Set exercise:
Repeat, word for word, every line from the line holding "dynamic real-time deformability" through the final line of the entries below. Skip all pictures.

+---+

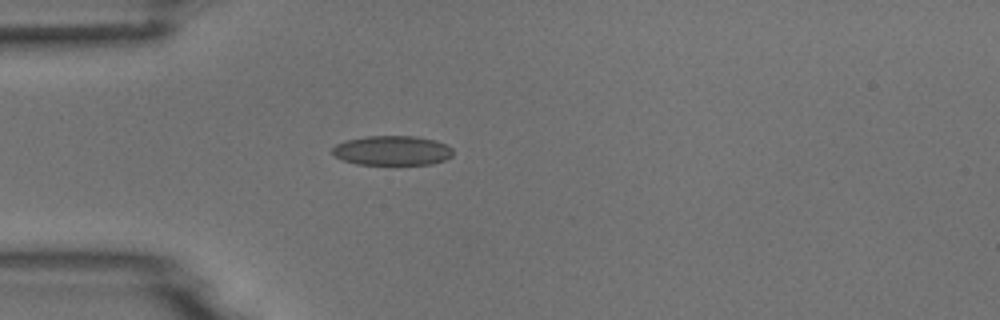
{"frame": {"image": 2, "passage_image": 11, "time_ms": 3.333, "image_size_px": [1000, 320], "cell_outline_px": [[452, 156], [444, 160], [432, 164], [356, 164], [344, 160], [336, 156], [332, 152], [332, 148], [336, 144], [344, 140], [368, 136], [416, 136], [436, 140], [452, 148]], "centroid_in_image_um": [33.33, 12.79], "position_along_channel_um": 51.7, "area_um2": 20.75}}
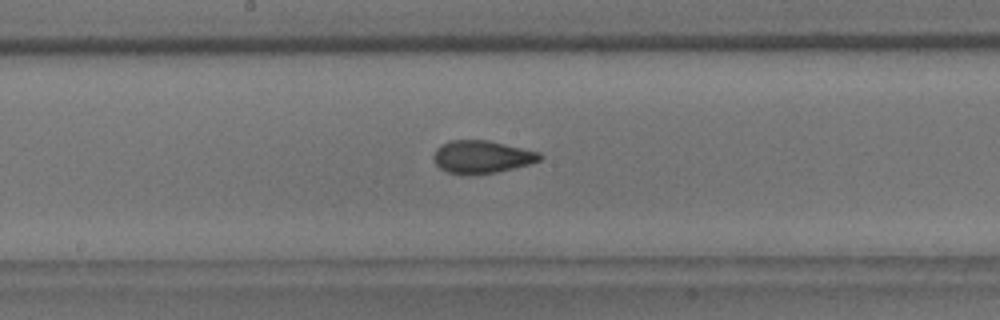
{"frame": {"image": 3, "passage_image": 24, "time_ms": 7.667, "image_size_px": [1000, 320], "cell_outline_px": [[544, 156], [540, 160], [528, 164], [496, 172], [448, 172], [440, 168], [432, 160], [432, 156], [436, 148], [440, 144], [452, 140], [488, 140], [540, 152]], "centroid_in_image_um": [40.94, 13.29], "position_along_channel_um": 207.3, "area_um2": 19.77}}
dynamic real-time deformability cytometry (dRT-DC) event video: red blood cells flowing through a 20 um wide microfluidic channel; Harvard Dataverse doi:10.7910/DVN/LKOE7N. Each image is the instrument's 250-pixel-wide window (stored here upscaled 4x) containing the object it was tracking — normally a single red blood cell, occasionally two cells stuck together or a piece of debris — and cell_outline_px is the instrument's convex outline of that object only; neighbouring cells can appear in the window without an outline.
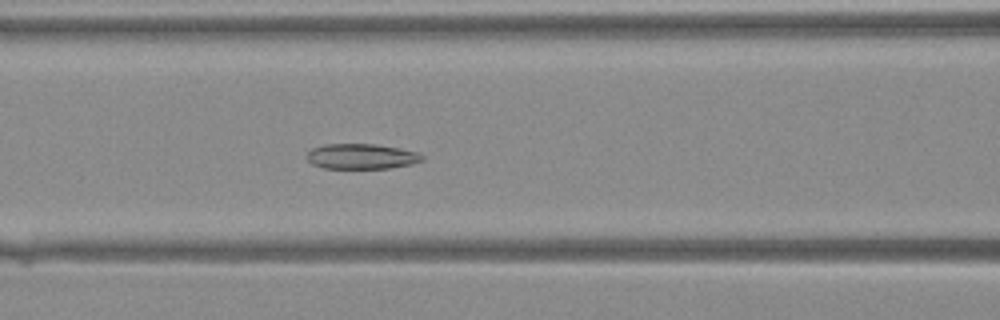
{"species": "Egyptian fruit bat (a non-hibernating species)", "species_latin": "Rousettus aegyptiacus", "temperature_condition": "warm", "stored_images_in_passage": 40, "camera_frame_rate_fps": 3000, "um_per_image_px": 0.085, "animal": {"sex": "female"}, "frame": {"image": 1, "passage_image": 18, "time_ms": 5.667, "image_size_px": [1000, 320], "cell_outline_px": [[424, 160], [412, 164], [388, 168], [324, 168], [312, 164], [308, 160], [308, 152], [312, 148], [324, 144], [376, 144], [400, 148], [416, 152], [424, 156]], "centroid_in_image_um": [30.74, 13.29], "position_along_channel_um": 135.9, "area_um2": 16.94}}
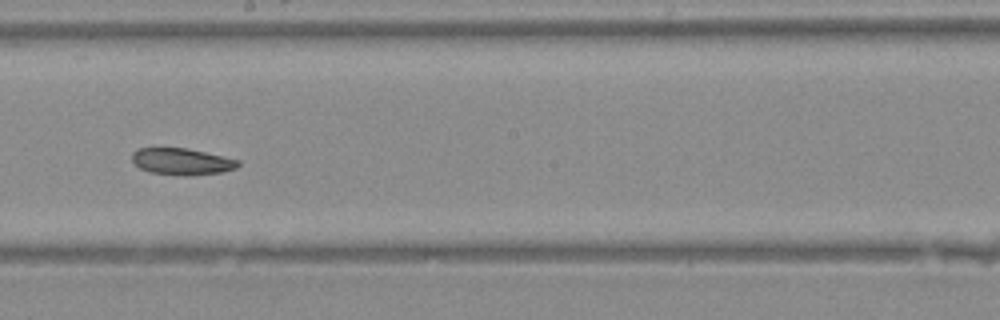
{"frame": {"image": 2, "passage_image": 24, "time_ms": 7.667, "image_size_px": [1000, 320], "cell_outline_px": [[240, 164], [236, 168], [220, 172], [188, 176], [184, 176], [148, 172], [140, 168], [132, 160], [132, 152], [136, 148], [188, 148], [240, 160]], "centroid_in_image_um": [15.44, 13.73], "position_along_channel_um": 232.8, "area_um2": 16.53}}
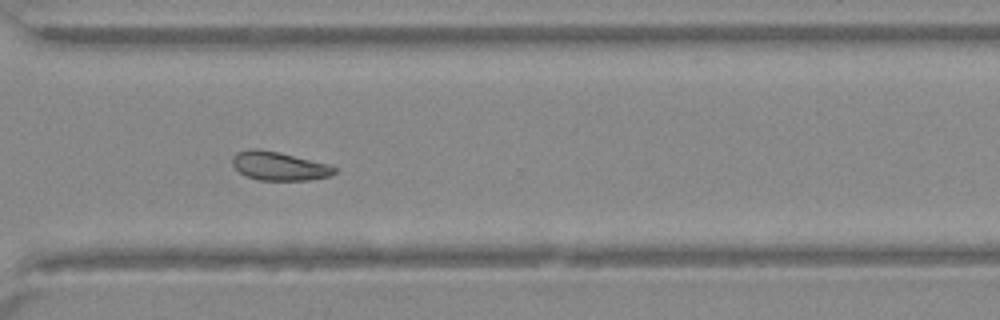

+---+

Exercise result:
dynamic real-time deformability cytometry (dRT-DC) event video: red blood cells flowing through a 20 um wide microfluidic channel; Harvard Dataverse doi:10.7910/DVN/LKOE7N. Each image is the instrument's 250-pixel-wide window (stored here upscaled 4x) containing the object it was tracking — normally a single red blood cell, occasionally two cells stuck together or a piece of debris — and cell_outline_px is the instrument's convex outline of that object only; neighbouring cells can appear in the window without an outline.
{"species": "Egyptian fruit bat (a non-hibernating species)", "species_latin": "Rousettus aegyptiacus", "temperature_condition": "warm", "stored_images_in_passage": 40, "camera_frame_rate_fps": 3000, "um_per_image_px": 0.085, "animal": {"sex": "female"}, "frame": {"image": 1, "passage_image": 18, "time_ms": 5.667, "image_size_px": [1000, 320], "cell_outline_px": [[424, 160], [412, 164], [388, 168], [324, 168], [312, 164], [308, 160], [308, 152], [312, 148], [324, 144], [376, 144], [400, 148], [416, 152], [424, 156]], "centroid_in_image_um": [30.74, 13.29], "position_along_channel_um": 135.9, "area_um2": 16.94}}
{"frame": {"image": 2, "passage_image": 24, "time_ms": 7.667, "image_size_px": [1000, 320], "cell_outline_px": [[240, 164], [236, 168], [220, 172], [188, 176], [184, 176], [148, 172], [140, 168], [132, 160], [132, 152], [136, 148], [188, 148], [240, 160]], "centroid_in_image_um": [15.44, 13.73], "position_along_channel_um": 232.8, "area_um2": 16.53}}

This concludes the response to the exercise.